A Breaking Wave, prose by Kajal at Spilwords.com
Kelly Sikkema

A Breaking Wave

A Breaking Wave

written by: Kajal

@MermaidSpen

 

That’s how forgetting works. The thing about forgetting is, you can choose the what, when, and who. You can forget whatever you want to. Memory doesn’t work this way. It’s hard, almost impossible to remember something you want to, at the moment. But forgetting is simple, it’s easy, it’s generous.

You can build a wall around the memory and keep it shut behind the fragile glass, glass is always fragile; no matter if it’s around memory or a thought. It’s always easy to bolt the doors and put a ‘restricted area’ sign around it, provided, you don’t go around looking for restricted doors.

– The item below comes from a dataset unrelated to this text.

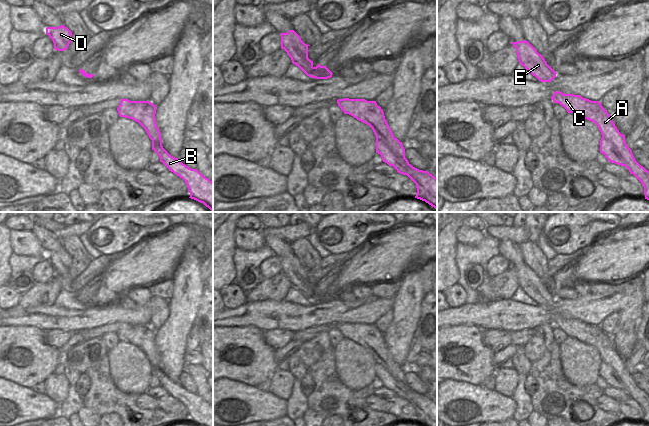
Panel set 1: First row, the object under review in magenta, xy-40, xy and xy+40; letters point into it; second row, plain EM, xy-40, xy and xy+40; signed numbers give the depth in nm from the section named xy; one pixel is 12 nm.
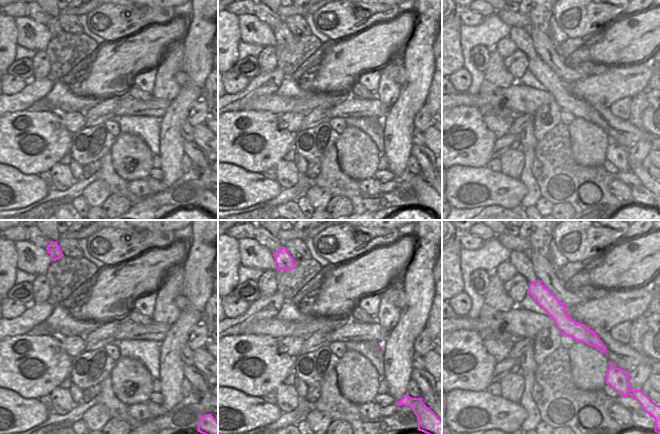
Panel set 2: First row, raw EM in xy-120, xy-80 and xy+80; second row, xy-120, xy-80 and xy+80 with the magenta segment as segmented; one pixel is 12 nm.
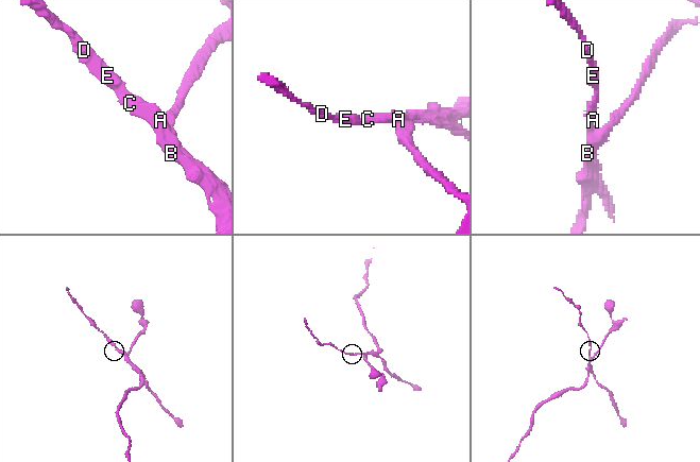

It can be a coping mechanism or need of the hour. The only thing common here is, memory is always yours. Lost one, constantly a reminder on your skin, a happy thought or screaming moments, all of this is yours. It’s a curse in a blessing.

The most wonderful thing about restricted memory is, you can always go back and remember it, only if you want to. But, the buts remain. Purposefully or by chance, if you stumble upon such a memory, it’s never the original one. Words always are lost during translation. Such memory is the reinvented one.
A long-forgotten one, a memory or a moment, can’t be lived again.